I'm going to replace the stat, and gasket, clean it all up. the impeller was changed about a year ago. I had a good stream of water before I pulled the head.


----------



## spinfisher (Oct 17, 2010)

crazymanme2 said:


> If there's no scoring I'd take the motor apart check the clearances & if your lucky you might be able to get away with honing & a new set of rings.When a motor gets hot the first thing to go is the rings.They loose the spring to make them seal against the cylinder walls.I wouldn't spend no money until you take it apart & see what you got.
> And the comment(is common with the johnsons)what is meant by that :?:


 

The comment was from a friend of my who said he's had to change his head gasket 3 times over the years that he had owned a johnson. In the Delta here in Ca. we run into a low water weeds and though this is the first time it's happen to me, it's not the first time that I been out and someone stats clogg. I'll know better next time from his experience.

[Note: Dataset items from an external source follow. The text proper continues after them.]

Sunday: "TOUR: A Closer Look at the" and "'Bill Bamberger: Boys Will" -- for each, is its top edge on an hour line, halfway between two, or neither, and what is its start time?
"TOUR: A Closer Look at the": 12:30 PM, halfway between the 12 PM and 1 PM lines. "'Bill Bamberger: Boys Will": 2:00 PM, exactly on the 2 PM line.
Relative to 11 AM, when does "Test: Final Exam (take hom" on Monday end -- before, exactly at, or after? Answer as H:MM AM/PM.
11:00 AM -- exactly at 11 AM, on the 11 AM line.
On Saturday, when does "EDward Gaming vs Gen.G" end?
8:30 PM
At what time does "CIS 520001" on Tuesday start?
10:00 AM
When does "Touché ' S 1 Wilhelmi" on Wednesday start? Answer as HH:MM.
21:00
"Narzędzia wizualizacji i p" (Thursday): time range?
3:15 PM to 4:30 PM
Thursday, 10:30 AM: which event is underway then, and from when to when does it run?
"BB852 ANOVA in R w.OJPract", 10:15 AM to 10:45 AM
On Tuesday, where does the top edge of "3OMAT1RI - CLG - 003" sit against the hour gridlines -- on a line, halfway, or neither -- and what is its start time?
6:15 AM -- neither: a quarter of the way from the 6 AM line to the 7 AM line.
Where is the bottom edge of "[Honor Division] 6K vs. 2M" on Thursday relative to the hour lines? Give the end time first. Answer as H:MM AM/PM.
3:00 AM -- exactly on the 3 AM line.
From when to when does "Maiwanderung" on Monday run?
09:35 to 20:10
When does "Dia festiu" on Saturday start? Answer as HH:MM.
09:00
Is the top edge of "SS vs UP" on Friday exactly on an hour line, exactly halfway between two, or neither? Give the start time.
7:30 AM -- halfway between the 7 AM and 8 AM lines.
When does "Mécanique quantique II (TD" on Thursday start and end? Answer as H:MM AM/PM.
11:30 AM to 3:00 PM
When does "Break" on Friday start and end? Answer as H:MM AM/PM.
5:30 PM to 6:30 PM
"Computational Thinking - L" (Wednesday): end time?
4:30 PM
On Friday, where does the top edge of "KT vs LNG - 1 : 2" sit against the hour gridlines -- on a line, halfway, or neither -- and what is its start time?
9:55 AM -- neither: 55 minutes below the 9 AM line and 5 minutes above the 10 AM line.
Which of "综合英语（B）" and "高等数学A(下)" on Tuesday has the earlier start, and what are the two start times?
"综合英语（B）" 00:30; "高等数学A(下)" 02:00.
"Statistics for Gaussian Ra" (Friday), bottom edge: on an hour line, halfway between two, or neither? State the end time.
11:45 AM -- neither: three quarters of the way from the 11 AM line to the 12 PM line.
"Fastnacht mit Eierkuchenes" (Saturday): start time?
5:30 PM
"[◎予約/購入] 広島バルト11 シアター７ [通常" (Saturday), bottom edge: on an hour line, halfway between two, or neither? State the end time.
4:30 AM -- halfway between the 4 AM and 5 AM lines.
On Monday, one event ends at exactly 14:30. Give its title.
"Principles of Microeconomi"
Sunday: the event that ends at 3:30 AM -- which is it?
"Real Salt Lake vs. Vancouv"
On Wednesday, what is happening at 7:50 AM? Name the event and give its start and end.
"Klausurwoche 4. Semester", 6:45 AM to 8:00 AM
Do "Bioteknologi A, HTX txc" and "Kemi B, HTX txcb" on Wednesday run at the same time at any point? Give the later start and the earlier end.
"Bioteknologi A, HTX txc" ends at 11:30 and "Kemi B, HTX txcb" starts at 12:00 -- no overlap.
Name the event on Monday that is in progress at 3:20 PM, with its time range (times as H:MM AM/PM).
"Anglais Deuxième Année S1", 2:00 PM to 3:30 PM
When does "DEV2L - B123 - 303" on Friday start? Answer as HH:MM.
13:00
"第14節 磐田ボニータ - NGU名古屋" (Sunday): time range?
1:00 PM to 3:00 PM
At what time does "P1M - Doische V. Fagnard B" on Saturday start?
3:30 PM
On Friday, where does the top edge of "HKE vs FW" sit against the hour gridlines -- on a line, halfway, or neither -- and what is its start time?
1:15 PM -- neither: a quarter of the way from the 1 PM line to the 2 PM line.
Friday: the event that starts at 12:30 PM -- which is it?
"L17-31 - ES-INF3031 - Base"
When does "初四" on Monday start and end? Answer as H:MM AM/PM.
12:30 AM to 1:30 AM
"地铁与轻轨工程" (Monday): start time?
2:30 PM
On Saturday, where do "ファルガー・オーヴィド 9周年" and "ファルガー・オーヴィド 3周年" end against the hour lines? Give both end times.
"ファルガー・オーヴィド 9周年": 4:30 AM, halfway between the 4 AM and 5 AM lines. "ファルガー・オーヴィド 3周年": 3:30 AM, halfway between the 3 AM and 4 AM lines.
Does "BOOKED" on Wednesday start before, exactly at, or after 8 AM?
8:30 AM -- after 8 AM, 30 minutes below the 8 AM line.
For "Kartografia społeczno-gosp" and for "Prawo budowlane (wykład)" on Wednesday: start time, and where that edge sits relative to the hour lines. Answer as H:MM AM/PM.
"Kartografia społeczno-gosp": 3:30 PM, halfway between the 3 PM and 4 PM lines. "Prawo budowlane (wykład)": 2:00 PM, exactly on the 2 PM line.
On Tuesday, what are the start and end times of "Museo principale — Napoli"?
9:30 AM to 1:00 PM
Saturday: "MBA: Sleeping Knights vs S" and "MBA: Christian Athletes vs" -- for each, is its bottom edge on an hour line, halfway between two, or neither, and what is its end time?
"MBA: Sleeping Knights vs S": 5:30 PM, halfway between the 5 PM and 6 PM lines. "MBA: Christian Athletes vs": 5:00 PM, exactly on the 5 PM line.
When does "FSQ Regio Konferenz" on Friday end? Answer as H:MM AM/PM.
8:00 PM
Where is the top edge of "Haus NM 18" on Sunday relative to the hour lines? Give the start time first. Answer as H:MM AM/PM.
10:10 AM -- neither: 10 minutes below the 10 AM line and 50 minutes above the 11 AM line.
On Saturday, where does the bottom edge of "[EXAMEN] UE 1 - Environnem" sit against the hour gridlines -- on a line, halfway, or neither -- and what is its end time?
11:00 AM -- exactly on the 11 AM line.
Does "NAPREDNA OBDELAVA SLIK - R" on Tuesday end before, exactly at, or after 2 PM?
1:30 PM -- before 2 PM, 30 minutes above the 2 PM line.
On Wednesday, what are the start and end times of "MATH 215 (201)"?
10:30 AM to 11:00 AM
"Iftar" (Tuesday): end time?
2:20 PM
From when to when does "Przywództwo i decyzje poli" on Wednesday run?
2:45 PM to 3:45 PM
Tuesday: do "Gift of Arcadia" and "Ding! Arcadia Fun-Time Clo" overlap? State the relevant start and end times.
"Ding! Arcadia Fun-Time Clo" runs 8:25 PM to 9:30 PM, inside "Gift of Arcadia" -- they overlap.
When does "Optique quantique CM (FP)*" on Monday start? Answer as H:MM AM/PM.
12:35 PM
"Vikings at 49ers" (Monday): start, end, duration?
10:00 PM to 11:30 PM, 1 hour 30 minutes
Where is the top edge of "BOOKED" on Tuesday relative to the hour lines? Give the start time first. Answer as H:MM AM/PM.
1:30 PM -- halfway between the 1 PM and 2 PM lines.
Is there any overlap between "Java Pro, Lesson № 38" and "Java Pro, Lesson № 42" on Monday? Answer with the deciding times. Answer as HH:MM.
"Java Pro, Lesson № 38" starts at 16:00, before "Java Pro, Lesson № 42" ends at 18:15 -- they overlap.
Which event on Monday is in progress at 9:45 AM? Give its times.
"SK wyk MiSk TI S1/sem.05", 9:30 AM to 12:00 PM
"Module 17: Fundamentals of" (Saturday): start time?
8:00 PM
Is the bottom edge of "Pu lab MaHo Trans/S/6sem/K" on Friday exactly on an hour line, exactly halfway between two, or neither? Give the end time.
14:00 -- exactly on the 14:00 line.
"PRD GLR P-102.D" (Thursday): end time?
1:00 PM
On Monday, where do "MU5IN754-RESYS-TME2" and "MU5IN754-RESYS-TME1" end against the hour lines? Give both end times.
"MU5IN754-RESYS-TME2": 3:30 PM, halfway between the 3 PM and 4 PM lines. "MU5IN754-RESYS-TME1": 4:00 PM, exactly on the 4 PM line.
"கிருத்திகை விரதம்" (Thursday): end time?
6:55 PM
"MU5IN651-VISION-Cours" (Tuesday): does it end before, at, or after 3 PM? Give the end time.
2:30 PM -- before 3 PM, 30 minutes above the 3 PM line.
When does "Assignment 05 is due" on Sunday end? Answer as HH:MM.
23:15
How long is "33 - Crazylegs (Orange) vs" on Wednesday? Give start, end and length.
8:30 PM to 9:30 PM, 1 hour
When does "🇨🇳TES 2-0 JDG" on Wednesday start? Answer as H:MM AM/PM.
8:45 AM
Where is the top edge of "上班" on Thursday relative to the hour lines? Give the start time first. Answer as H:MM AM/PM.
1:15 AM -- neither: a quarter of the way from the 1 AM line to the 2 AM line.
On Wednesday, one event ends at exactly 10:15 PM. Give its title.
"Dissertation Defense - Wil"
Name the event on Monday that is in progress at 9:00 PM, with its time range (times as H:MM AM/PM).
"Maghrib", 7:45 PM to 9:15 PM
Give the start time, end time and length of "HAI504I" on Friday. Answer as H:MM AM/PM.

The comment wasn't to knock Johnson, just passing along info.


----------



## spinfisher (Oct 25, 2010)

well parts showed up on wed. and on the motor friday. started it up today, 3 rd pull! started and warmed it up. i adjusted the carb about a half a turn and now she idols great. one question, i've noticed water bleeding from the inside of the cowling and i can't get a good location on it. i did tourge the head bolts and the water cover but i don't see any water there. i have a good stream at the pee hole any ideals?? thanks spin


----------